Nick Costa

Personal information
- Full name: Nicholas Costa
- Date of birth: May 28, 1991 (age 35)
- Place of birth: Carle Place, New York, United States
- Height: 1.73 m (5 ft 8 in)
- Position: Defender

Team information
- Current team: New York Cosmos B

College career
- Years: Team / Apps / (Gls)
- 2010–2013: Adelphi Panthers / 60 / (4)

Senior career*
- Years: Team / Apps / (Gls)
- 2015: New York Cosmos B / 12 / (0)
- 2016: Arizona United / 14 / (0)
- 2018–: New York Cosmos B / 1 / (0)

= Nick Costa =

American professional soccer player

Nicholas Costa (born May 28, 1991) is an American professional soccer player who currently plays for New York Cosmos B in the National Premier Soccer League.

==Career==
===College & Semi Professional===
Costa played four years of college soccer at the Adelphi University between 2010 and 2013. Costa was a standout at Adelphi University making his collegiate debut against Division I Syracuse University. Costa was named Most Valuable Player his Junior Year in 2011, Adelphi's last year as a Division I program. His senior year Costa competed in the Division II North East 10 Conference. Costa finished his Senior year leading the North East 10 in assists with a total of 9 and tallying 2 goals. Costa was not entered into the MLS draft.

Following his senior year and graduating from Adelphi University, Costa played with New York Cosmos B in the NPSL during their 2015 season.

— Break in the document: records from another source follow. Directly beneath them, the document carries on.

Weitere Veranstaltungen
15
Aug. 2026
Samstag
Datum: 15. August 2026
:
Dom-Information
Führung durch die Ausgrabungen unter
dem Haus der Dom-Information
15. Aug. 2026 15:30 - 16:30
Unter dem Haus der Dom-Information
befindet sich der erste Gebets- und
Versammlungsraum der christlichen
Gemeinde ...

Costa made a total of 12 appearances during the NY Cosmos B inaugural season.

===Professional===
Following a year with New York Cosmos B, Costa signed his professional contract with United Soccer League side Arizona United on March 23, 2016. Costa made his professional debut against Los Angeles Galaxy 2. He would go on and suffer yet again another injury to his shoulder, re-dislocating his shoulder forcing him in and out of the starting line up for the remainder season.